Turning now to FIG. 5A, wherein a sleeve 90 is depicted for an exemplary embodiment of the present invention. During operation, where the sleeve 90 is internally pressured, it is beneficial to allow pressure equalization between the sleeve interior 120 and the interior pocket 22. Pressure equalization is accomplished through four weep holes 93 a-c (three shown) spaced circumferentially about the sleeve top portion 92, and, to some extent, through the interface between the sleeve lower surface 98 and the flapper seat upper face 74. The sleeve interior 120 includes an sleeve interior profile 122 formed by a reduced internal diameter of the sleeve interior. As discussed above, a shifting tool will typically have expandable keys (“dogs”) which expand within this larger internal diameter portion of the sleeve interior and will encounter the sleeve interior profile 122 such that the sleeve 90 is pulled as the shifting tool is pulled.

In such exemplary embodiments, it is to be noted that both the top sub 26 and the bottom sub 40 may be removed without disturbing the insert assembly 60. This modular construction allows an operator to readily exchange the bottom sub 40, for example, for another bottom sub having a different thread 48 size or type.
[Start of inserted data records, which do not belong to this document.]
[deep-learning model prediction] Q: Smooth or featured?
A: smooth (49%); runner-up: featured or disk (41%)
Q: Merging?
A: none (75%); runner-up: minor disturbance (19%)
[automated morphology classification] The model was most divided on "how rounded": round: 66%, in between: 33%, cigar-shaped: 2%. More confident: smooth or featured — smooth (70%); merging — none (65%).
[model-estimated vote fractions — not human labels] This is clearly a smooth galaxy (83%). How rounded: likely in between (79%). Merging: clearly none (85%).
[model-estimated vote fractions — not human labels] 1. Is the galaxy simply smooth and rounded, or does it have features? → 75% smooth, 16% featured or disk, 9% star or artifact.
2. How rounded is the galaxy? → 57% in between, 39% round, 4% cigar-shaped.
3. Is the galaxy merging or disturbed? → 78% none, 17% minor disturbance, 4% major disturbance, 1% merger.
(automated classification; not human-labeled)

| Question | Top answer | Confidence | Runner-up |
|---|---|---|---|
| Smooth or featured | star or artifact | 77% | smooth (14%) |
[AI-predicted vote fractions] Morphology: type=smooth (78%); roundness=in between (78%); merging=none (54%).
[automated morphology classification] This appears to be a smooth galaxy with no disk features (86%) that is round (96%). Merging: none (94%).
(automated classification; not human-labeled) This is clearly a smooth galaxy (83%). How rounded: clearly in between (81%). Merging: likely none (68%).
The top sub 26 is analogously interchangeable with top subs with different thread 32 sizes and types on the top sub top end.
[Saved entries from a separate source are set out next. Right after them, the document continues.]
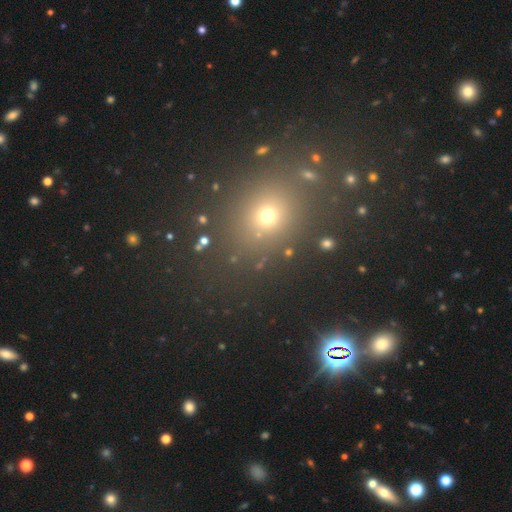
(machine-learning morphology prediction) type=smooth (54%); roundness=round (56%); merging=none (83%).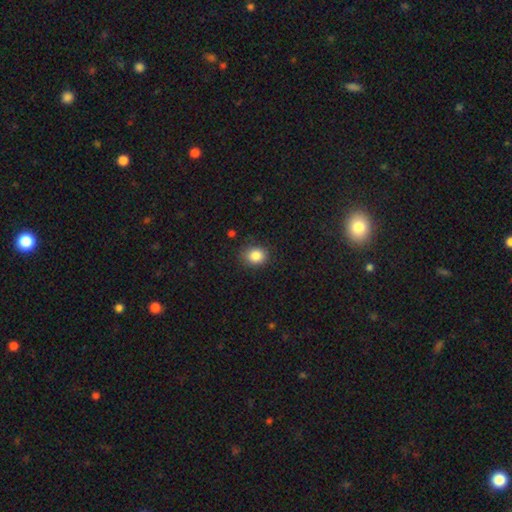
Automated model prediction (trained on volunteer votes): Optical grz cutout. It shows a smooth galaxy with no disk features (85%) that is round (62%). Merging: none (85%).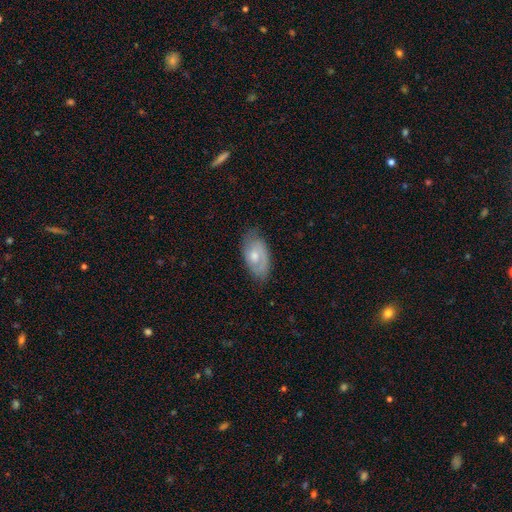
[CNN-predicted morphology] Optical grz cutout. It shows a featured or disk galaxy (52%). Merging: none (71%).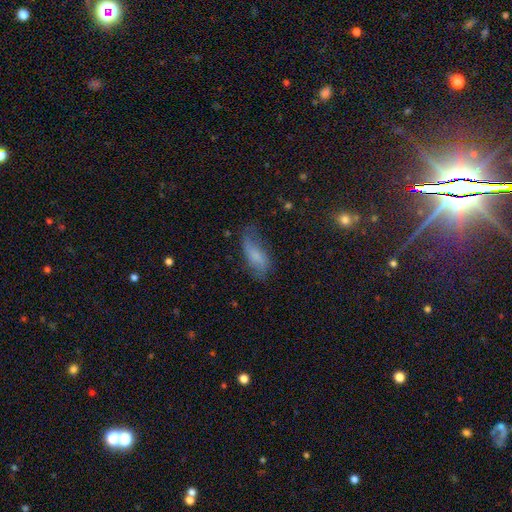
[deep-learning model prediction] A smooth galaxy with no disk features (60%) that is in between round and cigar-shaped (76%). Merging: none (52%).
A notable advantage of the present invention, made possible by the provision of the insert assembly 60, is that manufacturing assembly is greatly simplified by the simultaneous insertion of the flapper seat 70, open flapper 80, and positioned sleeve 90. It is not necessary to hold a pre-integrated flapper in an open position while a sleeve is inserted, as is currently the case.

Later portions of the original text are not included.